Given the fact the iPhone is so popular, there is a broad range among the users of both knowledge and experience in usage. It is perfectly reasonable to assume that a very large cadre of owners would indeed opt for the throttling to benefit from less compromised battery endurance. However, not providing users with the benefit of the knowledge of what was going on, nor the ability to opt out of it, is unforgivable.
Added to the unforgiveable, it turns out that it is now going to be expensive too. Despite the fact that iPhones in recent generations have scored very poorly on tear down tests in terms of replaceable parts, Apple has been forced into offering discounted battery changes for older devices, complicating an already vexed set of options for users. But also, no doubt, counting on the fact that many users will weigh up the cost and the time without their device, in determining whether to go for a new battery for an older device.
Either way, a company that sneak unwanted albums on to millions of devices worldwide, is easily capable of a campaign of information to explain an issue such as natural battery degradation and its effects, providing the option for either a ready-made remediation measure of throttling, or an opt-out for full performance with the hit of shortened battery life. In fact, in recent days, it has been announced that there will be an opt-out option from the throttling measure, revising the earlier efforts.
By contrast, the Spectre and Meltdown issue could not have been handled differently.
When the side-channel memory flaws dubbed Spectre and Meltdown were first identified and brought to the attention of the respective chip manufacturers in June of 2017, the information was kept under tight wraps as the full extent of the issues were examined, and their impact determined.
However, the decision to keep that tight-lipped regime until fixes could be developed and distributed, was arguably, the right one. Given the extent of the flaws, the fact that the hardware affected was so widespread and the number of vendors involved so great, it was probably for the best that it was kept a secret until such time as it could be addressed.
However, when the news broke in late December, early January, there was still much confusion, with different manufacturers making different claims as to the extent of vulnerability to the issues, despite a full six months to have dealt with it.

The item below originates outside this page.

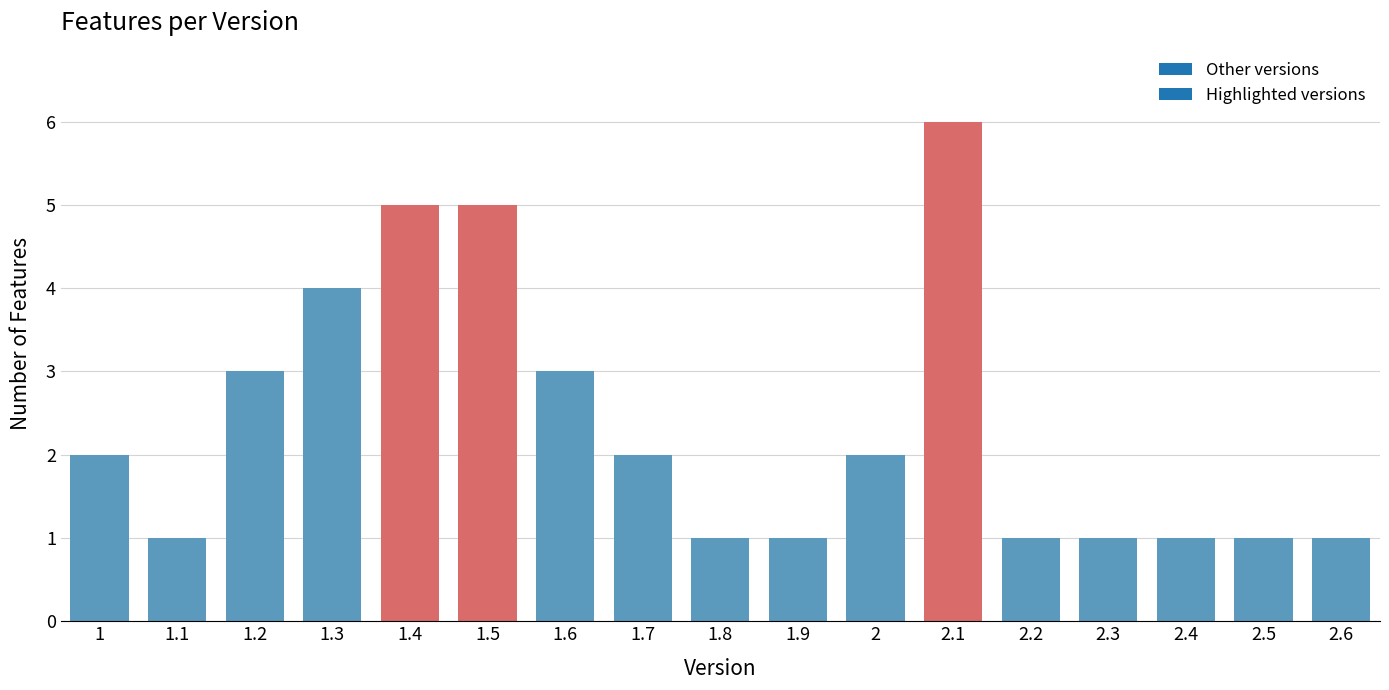

Reading left to right, list all the values displayed in this chart.

1=2	1.1=1	1.2=3	1.3=4	1.4=5	1.5=5	1.6=3	1.7=2	1.8=1	1.9=1	2=2	2.1=6	2.2=1	2.3=1	2.4=1	2.5=1	2.6=1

Furthermore, several of the fixes were obviously not fully tested and there were widespread issues, from AMD PCs being essentially bricked, to Intel PCs going into unexpected reboots. While performance hits were anticipated, what was not expected was for patches to be labelled “optional” due to unwanted side effects, or patches for patches due to the aforementioned.
Lessons to be learned
The lessons here are that everyone needs to be better at incident handling.
Firstly, when something comes to light and there is a secret scramble to fix it, right there and then, there should be a strategy to handle the issue coming to light immediately. And, with every significant development in the remediation process before revelation, that strategy should be updated. Not only that, a decision should be made while the veil of secrecy still holds for when the issue should be revealed. This should be at the earliest possible point in the remediation process, while being cognisant of the risks of revelation.
By doing this, those responsible for the remediation appear to be responsible and considered in their actions, not running scared and taken unawares.
Secondly, and especially where consumers are involved, they should be given due respect for ownership of their own devices. No vendor, irrespective of their perception in the market, should adopt the “don’t worry your pretty little head” approach as it will ultimately bite them—as well it should.
Will Apple, Intel, AMD or ARM ultimately suffer irreparable damage for their poor handling of these respective incidents? Probably not, but have they been tarnished in terms of their public perception, I would argue, undoubtedly.
But we can all learn important lessons from their experiences, and keep a copy of that Jon Ronson book on standby.